Vanderbilt, the U. of Minnesota, and Oak Ridge National Labs are filing a joint patent on the process and its potential applications. Their work was described in the May 19 issue of the journal Science. -J.J.M.
Microgram scales provide resolution for nanometer-era process control
Dynamic sensing and compensation technology converts a precise mass-balance into an atomically precise one. With microgram resolution and repeatability in automated systems in the 10-milligram range, weight measurement tools from Metryx are currently installed on fab floors assisting in process development as well as routine statistical process control (SPC) tracking. Their newest Mentor DF3 tool includes dual 300mm FOUPs that can also handle 200mm wafers.
The systems use ambient sensors to continuously monitor temperature, pressure, and relative humidity. Sensing the air density allows weight measurement correction in the substrate’s atmospheric buoyancy. These dynamic software compensations and substantial hardware redesign and optimization to minimize internal noise sources allow for atomic-layer resolution without the extra size and cost of ambient isolation.

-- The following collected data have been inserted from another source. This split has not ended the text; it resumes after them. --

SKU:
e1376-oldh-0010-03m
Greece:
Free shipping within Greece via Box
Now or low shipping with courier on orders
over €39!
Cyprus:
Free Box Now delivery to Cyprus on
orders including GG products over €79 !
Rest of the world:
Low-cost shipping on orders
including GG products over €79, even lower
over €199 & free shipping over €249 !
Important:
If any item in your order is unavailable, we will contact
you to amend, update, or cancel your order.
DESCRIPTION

An atmospheric robot handles up to 60 wafers/hr in and out of the measurement enclosure. After the wafer reaches equilibrium with internal conditions, it is placed on a load-cell that determines weight. By taking “before and after” difference measurements, and comparing to reference and calibration masses, one can determine the change in mass due to a wide variety of both deposition and material-removal processes, with atomic-layer accuracy. The nondestructive technique can be used on 150mm to 300mm product, test, and blanket wafers.

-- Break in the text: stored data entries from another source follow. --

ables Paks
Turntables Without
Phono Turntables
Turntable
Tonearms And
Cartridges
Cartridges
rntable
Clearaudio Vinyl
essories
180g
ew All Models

Changes in material removal processes, such as wet-etch, plasma-etch, and chemical-mechanical planarization (CMP), can be detected and used in R&D. For example, a deep silicon etch on 200mm wafers with a 12% exposed area removes ~1µg for every 1µm of trench depth; for a target of 30µm, a 10% control range might be 3µm ≈ 3mg, and Metryx claims the systems’ 1σ mass error is 0.04mg, or just 0.7nm of silicon. This is ample bandwidth for R&D and also eventual manufacturing SPC.
Critical deposition films, including multicomponent or multiphase layers such as high-k and low-k materials, can be weighed to determine basic thickness as well as “2nd-order” information such as porosity of low-k and composition of high-k films. For HfSixOy atomic-layer deposition (ALD) films, the Si content must be controlled to ensure proper dielectric properties. With every hafnium atom having over 6× the atomic weight of every silicon atom, variations in content result in resolvable weight shifts (see figure). Changes of silicon of <1% can be simply, nondestructively detected during volume production.
 Silicon content vs. density for HfSixOy. |
The only downside to running wafers though the system is the backside addition of particles due to the necessarily intimate contact between the wafer and the balance. However, it would seem that measurements could be done just before cleans in an existing manufacturing flow without any concern. -E.K.